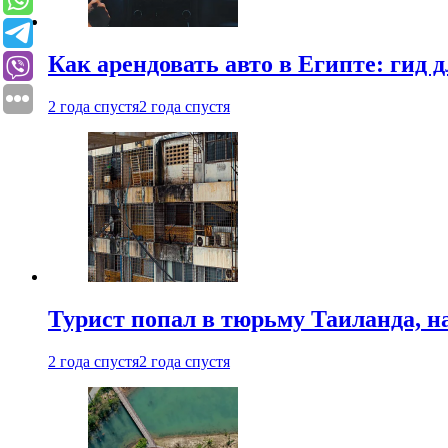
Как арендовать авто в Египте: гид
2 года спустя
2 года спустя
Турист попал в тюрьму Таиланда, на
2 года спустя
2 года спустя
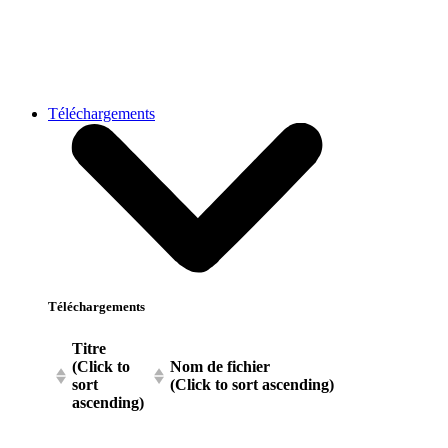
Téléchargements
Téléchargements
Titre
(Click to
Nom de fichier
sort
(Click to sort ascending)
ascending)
__________________________________________________
- **Work to be completed**
Reproduce every line of text from the entries above without changing anything, and leave out the pictures.

- **Your response**
Как арендовать авто в Египте: гид
2 года спустя
2 года спустя
Турист попал в тюрьму Таиланда, на
2 года спустя
2 года спустя
Téléchargements
Téléchargements
Titre
(Click to
Nom de fichier
sort
(Click to sort ascending)
ascending)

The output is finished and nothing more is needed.